JAMES STEELE: RBST is the more scientific term. It’s a real mouthful. But RBGH is the more popular and means “bovine growth hormone,” but it’s basically the same thing.
AMY GOODMAN: Well, Monsanto says, quote, “Monsanto supports accuracy in consumer labeling. Dairy product labels that make unqualified absence claims, such as ‘no hormones’ or ‘BST-free,’ imply a safety or quality difference and are misleading to consumers. These labels undermine consumer confidence in dairy products,” they say.
JAMES STEELE: Most of the dairies that were singled out by Monsanto in its action where it sought some results from the FTC, these were dairies that did not make those claims on their cartons. The fellow down in Louisiana, in particular, just simply says on the front of it “No RBGH,” which means no artificial growth hormone. But Monsanto has taken the position that even that disparages the product.
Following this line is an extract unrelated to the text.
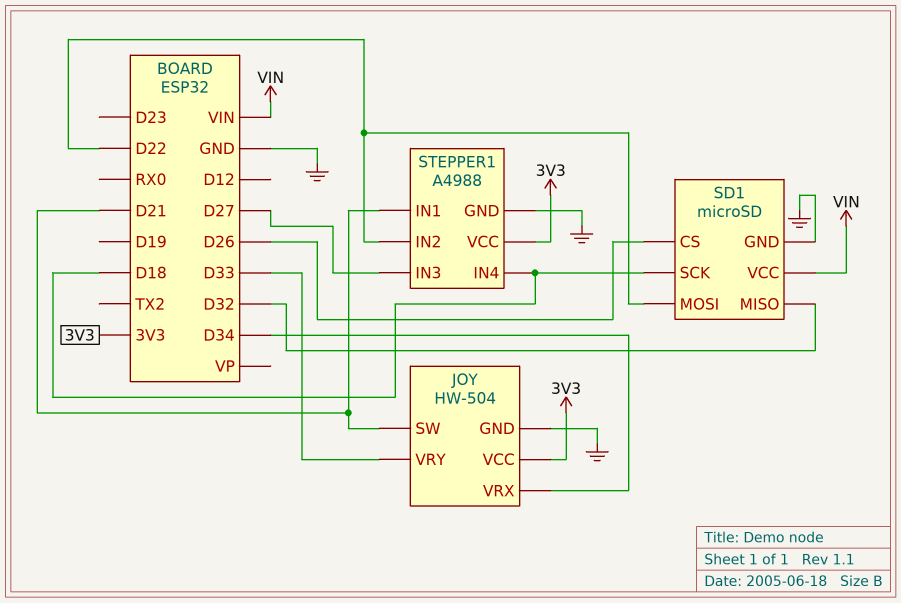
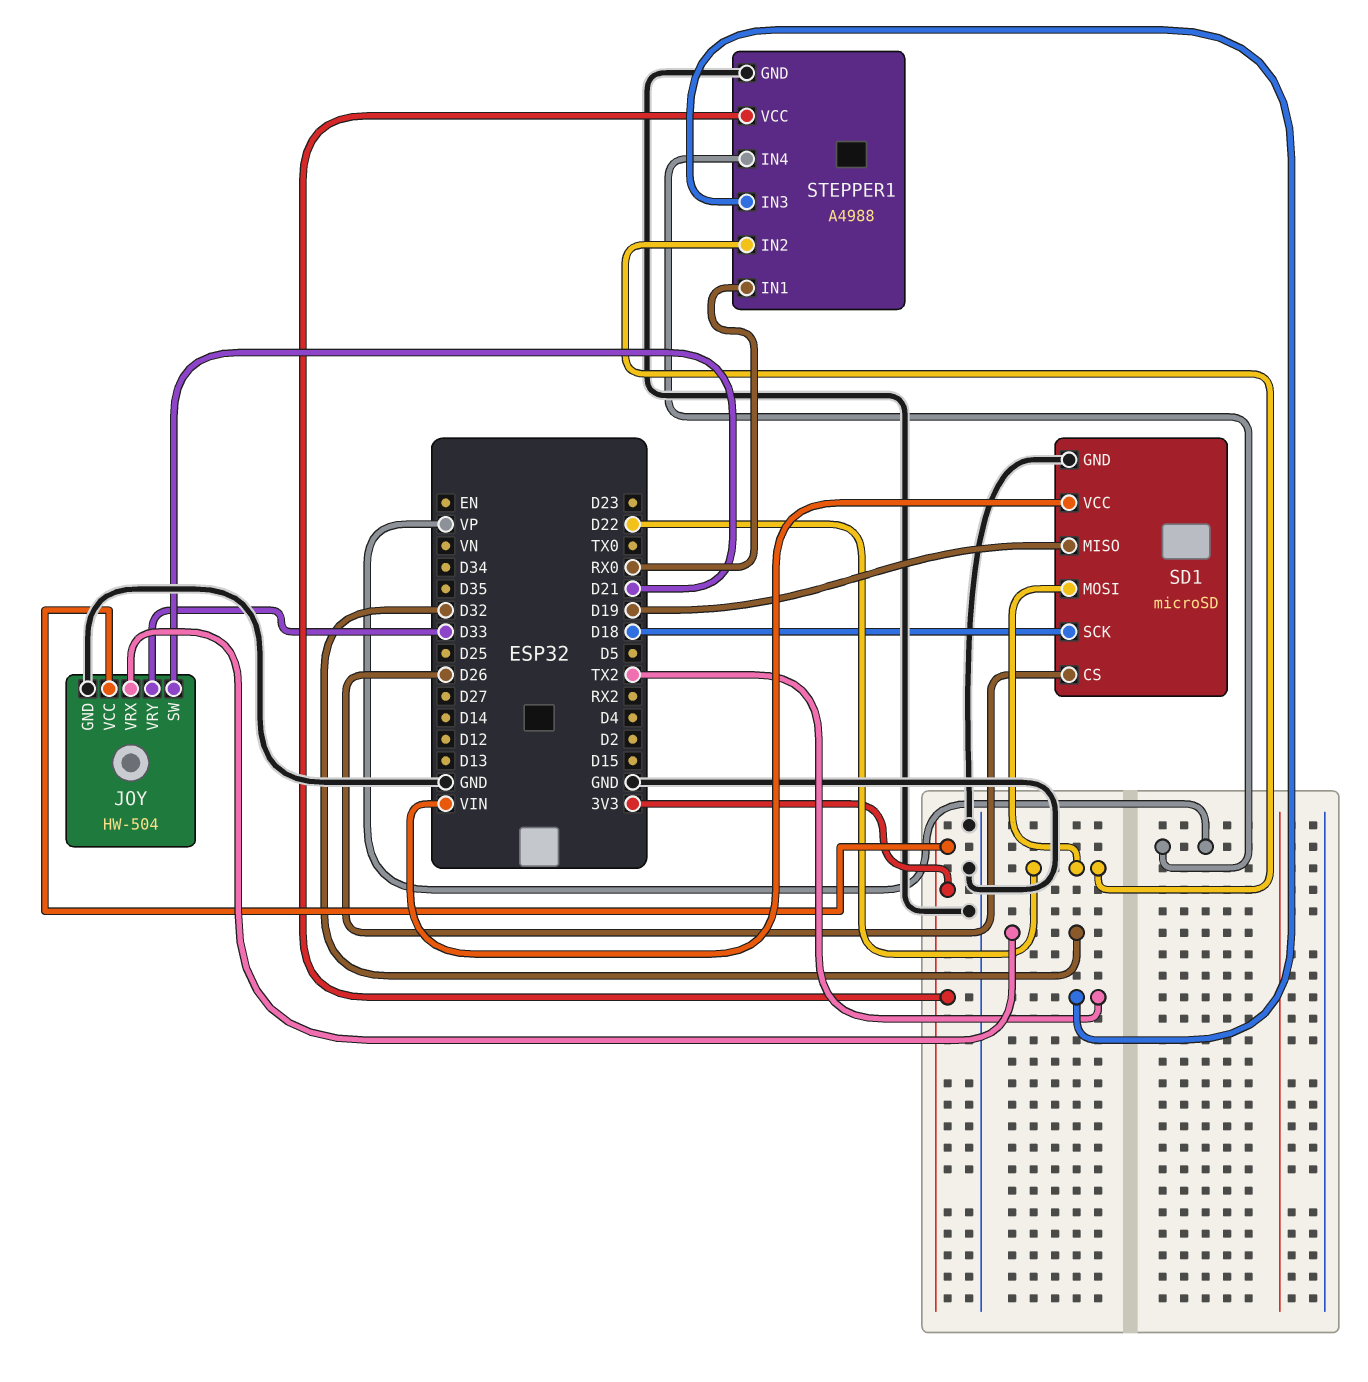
JOY pin VRX: D34 -> D32
SD1 pin MISO: D32 -> D19
STEPPER1 pin IN1: D21 -> RX0
STEPPER1 pin IN3: D27 -> TX2
STEPPER1 pin IN4: D18 -> VP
AMY GOODMAN: I want to quickly jump to a last point, the investigation you did of the health effects in two places that have Monsanto plants, in Alabama and West Virginia.
JAMES STEELE: Right. Before, when Monsanto was a chemical company, and which was most of its history, in Nitro, they produced an agricultural herbicide, and one of the offshoots of this was dioxin, which is one of the most polluted and contaminated substances imaginable. And the other place, Anniston, Alabama, they produced PCBs, which was this industrial lubricant used in all kinds of electrical equipment, machinery, and so forth. Both of these places, Monsanto operated these facilities for decades, and now both of them are tremendously polluted places, particularly Anniston. Many of the people in that community are walking around with elevated levels of PCBs in their bodies, which apparently will never change. Once these get in your system, it’s very, very hard to get them out. Both of these are sort of a legacy of Monsanto’s past, from the time it was a chemical giant.
AMY GOODMAN: Well, James Steele, I want to thank you very much for being with us. James Steele is the co-author with Donald Bartlett of “Monsanto’s Harvest of Fear” in the latest Vanity Fair magazine.